Abad Aquarius, Kochi, Kerala, Pin: 683105, India.
Int J Equity Health. 2011 Nov 18;10:55. doi: 10.1186/1475-9276-10-55.
Achieving health equity is a pertinent need of the developing health systems. Though policy process is crucial for planning and attaining health equity, the existing evidences on policy processes are scanty in this regard. This article explores the magnitude, determinants, challenges and prospects of 'health equity approach' in various health policy processes in the Indian State of Orissa - a setting comparable with many other developing health systems.
A case-study involving 'Walt-Gilson Policy Triangle' employed key-informant interviews and documentary reviews. Key informants (n = 34) were selected from the departments of Health and Family Welfare, Rural Development, and Women and Child Welfare, and civil societies. The documentary reviews involved various published and unpublished reports, policy pronouncements and articles on health equity in Orissa and similar settings.
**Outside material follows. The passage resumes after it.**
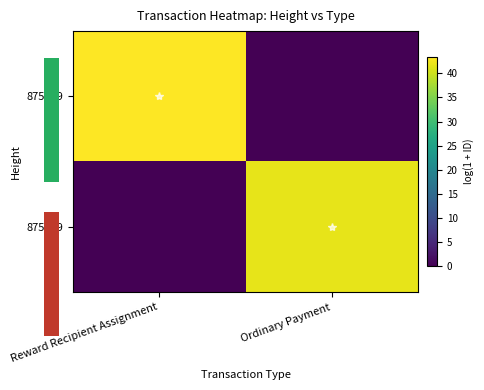

What is the difference between the maximum and minimum values in the 875519 series?

43.4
The 'health policy agenda' of Orissa was centered on 'health equity' envisaging affordable and equitable healthcare to all, integrated with public health interventions. However, the subsequent stages of policy process such as 'development, implementation and evaluation' experienced leakage in the equity approach. The impediment for a comprehensive approach towards health equity was the nexus among the national and state health priorities; role, agenda and capacity of actors involved; and existing constraints of the healthcare delivery system.
The health equity approach of policy processes was incomprehensive, often inadequately coordinated, and largely ignored the right blend of socio-medical determinants. A multi-sectoral, unified and integrated approach is required with technical, financial and managerial resources from different actors for a comprehensive 'health equity approach'. If carefully geared, the ongoing health sector reforms centered on sector-wide approaches, decentralization, communitization and involvement of non-state actors can substantially control existing inequalities through an optimally packaged equitable policy. The stakeholders involved in the policy processes need to be given orientation on the concept of health equity and its linkage with socio-economic development.
实现健康公平是发展中卫生系统的迫切需要。尽管政策进程对于规划和实现健康公平至关重要,但在这方面现有的政策进程证据很少。本文探讨了印度奥里萨邦各种卫生政策进程中“健康公平方法”的规模、决定因素、挑战和前景——这种情况类似于许多其他发展中卫生系统。
采用案例研究,涉及“沃尔特-吉尔森政策三角”,包括关键知情人访谈和文献回顾。关键知情人(n=34)从卫生和家庭福利、农村发展以及妇女和儿童福利部门以及民间社会中选出。文献回顾涉及奥里萨邦和类似环境中关于健康公平的各种已发表和未发表的报告、政策声明和文章。
奥里萨邦的“卫生政策议程”以“健康公平”为中心,为所有人提供负担得起的公平医疗保健,与公共卫生干预措施相结合。然而,政策进程的后续阶段,如“制定、实施和评估”,在公平方法方面出现了漏洞。全面实现健康公平的障碍是国家和州卫生重点之间的联系;所涉行为者的作用、议程和能力;以及医疗保健提供系统的现有制约因素。
政策进程的健康公平方法不够全面,往往协调不足,并且在很大程度上忽视了社会医学决定因素的适当融合。需要采取多部门、统一和综合的方法,不同行为者提供技术、财务和管理资源,以实现全面的“健康公平方法”。如果精心策划,以全部门办法、权力下放、社区化和非国家行为者参与为中心的正在进行的卫生部门改革可以通过优化的公平政策大幅控制现有不平等。参与政策进程的利益相关者需要了解健康公平的概念及其与社会经济发展的联系。